#### Excerpted passage:

+ + + + + + +

The last time Shinnecock Hills hosted this event was 2004 and it was listed 444 yards shorter on the scorecard. Retief Goosen won that year with Phil Mickelson coming in second. Goosen gets somewhat buried as a past champ since the USGA steals the show, having lost control of some of the greens which led to some wacky conditions, especially in the final round. The field average in Round 4 was 78.727! Whoops. Improved agronomy methods should prevent that from happening again this year but this course still won't be a walk in the park.
Since 2004, the fairways were expanded but recently narrowed. Overall, they will still play wider than the 2004 edition which is probably good since there was so much length added to the course. Last year the field averaged a whopping 74.61 percent of fairways hit at Erin Hills. During the 2004 U.S. Open at Shinnecock the field averaged 50.95 percent. I would expect that number to be somewhere in between this week.
Despite all the added length, many of the long par 4s reportedly play downwind with the prevailing breeze which means drivers may not be AS crucial as you'd expect on this long of a layout. That will largely be influenced by the weather, though, which we can say about the entire event. If we get a soft course or calm conditions then the winning score could reach double digits. However, if the wind is howling or the course plays firm and fast, I'd expect a low number under-par to win the event.
Judging off early-week photos, the rough is nasty and after a recent prep trip, Phil Mickelson called the rough a true hazard. That wasn't the case last year at Erin Hills where we saw whispy fescue allow many golfers to get lucky and have no troubles from the deep stuff.

+ + + + + + +

#### Request A:
Answer these questions from the Shinnecock Hills preview:
(i) Who won when Shinnecock Hills last hosted the event in 2004?
(ii) What percentage of fairways did the field average at Erin Hills last year?
(iii) What did Phil Mickelson call the rough after a recent prep trip?
#### Request B:
Could you write the next paragraph of the Shinnecock Hills preview, picking up after its final sentence?
The lines below come from a separate source.

#### Available data:
+ + + + + + +

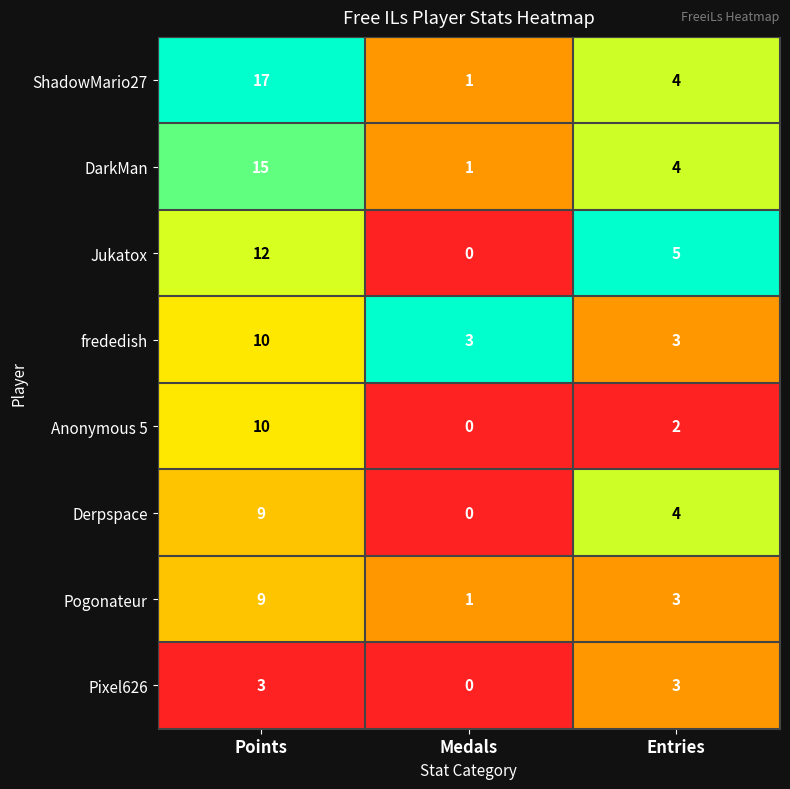

At which label does Jukatox first exceed 5?

Points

+ + + + + + +

#### Exercise response A:
(i) Retief Goosen
(ii) 74.61 percent
(iii) A true hazard

#### Exercise response B:
There is a pond on Hole No. 6 but it doesn't come into play, so there are no true water hazards for golfers to worry about this week. Nearly all of the trees have also been removed, adding to the attributes you'd expect from a links-style layout.
On approach shots, the field will see plenty of false fronts and run-off areas around the greens. That puts an emphasis on precision into the greens but elite scramblers can also survive since the shaved areas around the greens will allow them to reach into their bag of tricks and play different short-game shots as they see fit.
Once golfers reach the greens they will be faced with poa annua greens that will be prepped to run around 12 feet on the stimp. As we usually see with poa, it will likely be a poa/bent hybrid. Looking for golfers with success on anything outside of bermudagrass or paspalum should be useful. UPDATE: Based on pre-tournament pressers, poa annua seems to be at the top of mind for many golfers. Performance on pure poa annua should be given the most weight.
Sifting through some past quotes over at the Fantasy Golfanac, let's try to break down the courses to see how they will play...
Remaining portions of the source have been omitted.